Biat Kültürü ve Günümüze Yansımaları

Mahfi Eğilmez – 12.09.2015

Arapça bir sözcük olan biat, yöneten ile yönetilenler arasında yazılı olmaksızın var olduğu kabul edilen itaat anlaşması anlamına geliyor. Aşiret veya kabile şeklindeki örgütlenmelerde yaygın olan biat, çoğu kez rızaya dayansa da bazen zorla da söz konusu olabiliyor. Teba, tabiyet, tabi gibi sözcükler de aynı kökten gelir. Birisine biat eden ona tabi hale gelir ve onun tebası (biat edenleri) arasına girer. Günümüzde aşiret veya kabile örgütlenmesinin yerini devlet örgütlenmesi aldığı için tabiyet, kişinin, hangi devletin uyruğu olduğunu göstermekte kullanılan bir ifade haline dönüşmüş bulunuyor.

İslam, birçok başka ilkenin yanı sıra biat ilkesine dayalıdır. Başlangıçta daha çok dinsel bir tema taşıyan biat, sonraları siyasal bir nitelik de kazandı ve İslam devletinde yönetenle yönetilen arasında, yazılı olmayan ama zımnen (üstü kapalı) yapıldığı kabul edilen, bir bağlılık sözleşmesi anlamı taşımaya başladı.

Osmanlı İmparatorluğu’nda, biat kültürü egemendi. Bu kültürün etkisi Yavuz Sultan Selim’in halifeliği üstlenmesinden sonra daha da arttı. Halifeliğin alınmasıyla birlikte Allah’ın yeryüzündeki gölgesi konumuna geçen padişaha biat esastı. İzleyen dönemlerde biat kültüründen sapmalar ortaya çıkmaya başladı. Zaman içinde padişahları tahttan indirmeye kadar varacak isyanlar çıktığı oldu.

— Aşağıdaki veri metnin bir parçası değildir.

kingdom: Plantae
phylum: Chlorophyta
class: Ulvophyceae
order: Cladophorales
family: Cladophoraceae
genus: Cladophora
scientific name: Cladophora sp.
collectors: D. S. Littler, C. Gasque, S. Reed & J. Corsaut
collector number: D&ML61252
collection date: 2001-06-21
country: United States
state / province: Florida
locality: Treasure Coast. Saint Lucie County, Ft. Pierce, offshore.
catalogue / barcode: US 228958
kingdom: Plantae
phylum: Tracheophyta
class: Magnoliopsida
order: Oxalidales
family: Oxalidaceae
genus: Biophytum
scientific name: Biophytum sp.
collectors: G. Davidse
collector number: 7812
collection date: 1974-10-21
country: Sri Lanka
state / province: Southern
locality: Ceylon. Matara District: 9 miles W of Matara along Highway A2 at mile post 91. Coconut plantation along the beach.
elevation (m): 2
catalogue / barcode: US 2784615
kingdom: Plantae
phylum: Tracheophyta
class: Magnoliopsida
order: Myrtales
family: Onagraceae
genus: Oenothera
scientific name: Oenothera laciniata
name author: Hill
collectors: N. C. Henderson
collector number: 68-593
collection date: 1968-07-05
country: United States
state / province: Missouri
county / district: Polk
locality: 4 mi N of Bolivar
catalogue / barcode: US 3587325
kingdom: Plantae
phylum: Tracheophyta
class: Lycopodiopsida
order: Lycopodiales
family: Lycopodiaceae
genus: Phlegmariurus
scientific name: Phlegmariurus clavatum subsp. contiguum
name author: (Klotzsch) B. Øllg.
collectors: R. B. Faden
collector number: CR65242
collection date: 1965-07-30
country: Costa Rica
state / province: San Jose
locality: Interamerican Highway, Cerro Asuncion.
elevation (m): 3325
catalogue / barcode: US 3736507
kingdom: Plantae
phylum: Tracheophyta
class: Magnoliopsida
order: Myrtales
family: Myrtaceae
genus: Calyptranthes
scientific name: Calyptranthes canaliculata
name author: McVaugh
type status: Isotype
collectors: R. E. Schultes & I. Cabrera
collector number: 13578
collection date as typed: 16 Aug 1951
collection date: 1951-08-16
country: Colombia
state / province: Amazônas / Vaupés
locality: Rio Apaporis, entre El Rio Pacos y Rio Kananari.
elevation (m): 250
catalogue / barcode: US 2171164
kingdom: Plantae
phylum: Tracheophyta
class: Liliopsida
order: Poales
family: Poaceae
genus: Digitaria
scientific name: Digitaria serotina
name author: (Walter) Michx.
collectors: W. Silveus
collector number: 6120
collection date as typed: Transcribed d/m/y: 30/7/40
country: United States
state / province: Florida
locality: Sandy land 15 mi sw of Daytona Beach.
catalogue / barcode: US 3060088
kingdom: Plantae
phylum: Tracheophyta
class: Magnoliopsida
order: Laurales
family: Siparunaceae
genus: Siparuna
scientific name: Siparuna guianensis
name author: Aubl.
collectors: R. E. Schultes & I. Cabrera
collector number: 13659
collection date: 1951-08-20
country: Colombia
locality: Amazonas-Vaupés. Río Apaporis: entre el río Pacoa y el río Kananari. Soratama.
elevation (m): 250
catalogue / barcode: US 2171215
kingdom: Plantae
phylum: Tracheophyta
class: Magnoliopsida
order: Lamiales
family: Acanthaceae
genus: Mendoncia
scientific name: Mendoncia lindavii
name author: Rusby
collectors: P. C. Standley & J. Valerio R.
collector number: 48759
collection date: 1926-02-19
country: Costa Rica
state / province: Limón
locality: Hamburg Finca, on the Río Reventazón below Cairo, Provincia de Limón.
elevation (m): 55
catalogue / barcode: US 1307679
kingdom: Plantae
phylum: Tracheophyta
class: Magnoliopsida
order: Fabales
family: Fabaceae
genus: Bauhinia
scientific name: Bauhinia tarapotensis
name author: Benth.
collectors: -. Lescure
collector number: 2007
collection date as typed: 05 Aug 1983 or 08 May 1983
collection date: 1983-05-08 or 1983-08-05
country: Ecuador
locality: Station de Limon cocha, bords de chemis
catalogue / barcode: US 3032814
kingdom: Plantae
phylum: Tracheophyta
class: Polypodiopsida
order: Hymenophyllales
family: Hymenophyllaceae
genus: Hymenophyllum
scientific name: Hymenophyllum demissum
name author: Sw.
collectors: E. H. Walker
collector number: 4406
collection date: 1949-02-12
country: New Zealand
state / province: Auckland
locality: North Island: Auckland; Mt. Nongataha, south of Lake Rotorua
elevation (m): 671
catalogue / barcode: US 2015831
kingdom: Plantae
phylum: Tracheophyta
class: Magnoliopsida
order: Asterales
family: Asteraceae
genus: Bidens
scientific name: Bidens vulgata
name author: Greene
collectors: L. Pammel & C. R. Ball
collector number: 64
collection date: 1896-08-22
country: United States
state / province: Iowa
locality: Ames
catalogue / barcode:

Avrupa’da egemen olan feodal düzende de otoriteye bağlılık usulü geçerliydi. Bu bağlılık, rönesans ve reform sonrası 16 ve 17. yüzyıllarda etkisini yitirmeye başladı. Fransız devrimi ve ardından gelen sanayi devrimi batıda yavaş yavaş biat kültürünün yok olmasına ve demokrasi kültürünün yerleşmesine yol açtı. Bunda dinsel eğitimin yerini bilimsel eğitimin almasının büyük etkisi oldu.

Osmanlı’da zaman zaman isyanlar çıksa ve biat kültüründen uzaklaşıldığı görünümü doğsa da otoriteye bağlılık anlamındaki biat kültürü şekil değiştirerek günümüze kadar devam etti. Bunda bilimsel, sorgulayıcı, analitik eğitimin bir türlü tam olarak yaşama geçirilememesinin büyük etkisi vardır. Macchiavelli, Türklerin mevcut otoriteye bağlılığı konusundaki şu saptamayı yüzyıllar önce Hükümdar (Prens) adlı kitabında yapmış: “Türkleri kolay kolay liderleri aleyhine ayartamazsınız. Ama bir kez ayartırsanız bu kez bağlılıklarını sizin otoritenize bağlılık şeklinde göstereceklerdir.”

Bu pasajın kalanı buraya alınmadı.